Viral TikTok triples demand for Shout

On Wednesday 26 January, a user generated TikTok video posted by a young teenager encouraged people to text our Shout service, stating: “here’s the number if anyone is struggling” and adding “...mental health helplines, because no one else cares.”

The video went viral and our Shout Volunteers took more than 5,200 conversations that day, largely with children and young people seeking immediate support. This marked our busiest ever day, with daily demand increasing three-fold.

Over the following week, spontaneous TikTok videos and comments continued to drive awareness of Shout on social media, directly resulting in a sudden and sustained increase in usage of the service - particularly from younger texters and most frequently at night.

Texter characteristics and behaviours

The majority of our texters at this time were under 18 and, strikingly, 19% were aged 13 or under compared to just 6% the previous week. Every night, conversations peaked between 9pm and 11pm and continued through the night and into the morning.

An astonishing number of children and young adults sought mental health support all through the night, predominantly with depression and anxiety, while conversations concerning bullying tripled.

Social media, mental health and sleep

Children and young people have been discovering the viral social media posts and TikToks promoting Shout at night because, despite a wealth of research advising against doing so, they are taking their phones to bed.

While we don't fully understand the impact of social media on our mental health, we do know that using devices and interacting with people and social content late at night can negatively impact our sleep, which is vital for maintaining our mental health and wellbeing.

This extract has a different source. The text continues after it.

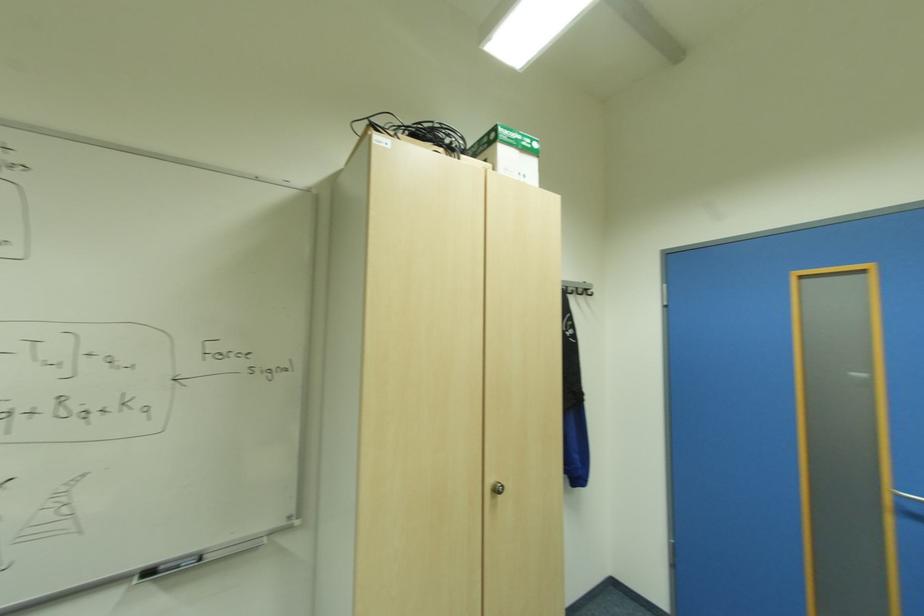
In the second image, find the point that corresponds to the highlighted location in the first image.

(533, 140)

Indeed, while social media provides important ways for young people to communicate with each other, information is not always accurately described by influencers and social media users, which can leave young people feeling isolated and confused. This is especially true in the middle of the night, when nobody is around for them to talk to and their ability to manage their thoughts and emotions is further impeded by fragmented and interrupted sleep.

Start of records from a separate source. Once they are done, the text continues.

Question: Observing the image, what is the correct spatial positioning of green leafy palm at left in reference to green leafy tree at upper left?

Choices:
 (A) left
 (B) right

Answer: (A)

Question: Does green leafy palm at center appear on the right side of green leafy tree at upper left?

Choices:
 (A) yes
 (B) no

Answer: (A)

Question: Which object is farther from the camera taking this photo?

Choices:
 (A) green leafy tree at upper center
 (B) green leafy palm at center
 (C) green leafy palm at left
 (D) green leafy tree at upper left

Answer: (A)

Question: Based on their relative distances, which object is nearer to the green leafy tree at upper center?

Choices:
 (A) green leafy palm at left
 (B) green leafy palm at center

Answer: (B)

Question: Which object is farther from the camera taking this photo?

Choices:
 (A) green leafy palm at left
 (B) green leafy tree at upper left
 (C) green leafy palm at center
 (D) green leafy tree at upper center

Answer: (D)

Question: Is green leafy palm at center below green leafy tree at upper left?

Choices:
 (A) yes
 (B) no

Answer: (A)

This then drives young people to seek support wherever they can find it at that point in time, whether that is through social media, elsewhere online or by texting Shout.

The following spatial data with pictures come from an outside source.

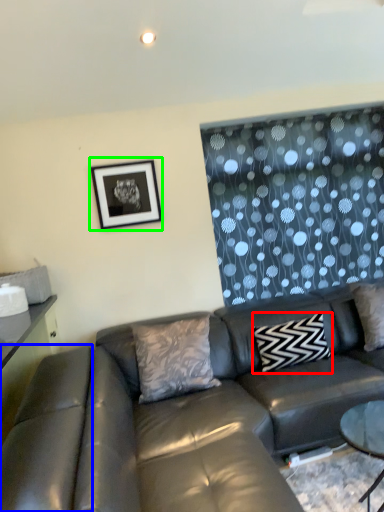
Question: Which is nearer to the pillow (highlighted by a red box)? swivel chair (highlighted by a blue box) or picture frame (highlighted by a green box).

Choices:
 (A) swivel chair
 (B) picture frame

Answer: (B)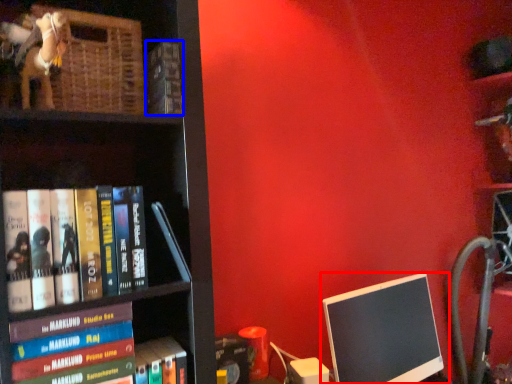
Question: Among these objects, which one is nearest to the camera, computer monitor (highlighted by a red box) or book (highlighted by a blue box)?

Choices:
 (A) computer monitor
 (B) book

Answer: (B)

Managing device and social media usage at night

While Shout is here for every child and young person in distress, it is crucial that young people are equipped and empowered with the information, tools, support and face-to-face connections they need to manage their mental health and wellbeing.

There are several positive steps that can be taken to support family wellbeing around social media and device use, from creating family-wide agreements for using screens at night to improving access to trusted adults and reliable sources of news and mental health support.

If you are a parent or carer, read our top tips for more support on this topic.

“Thanks for texting with me. I never knew things like this existed until I actually saw a TikTok about it. Thank you again.”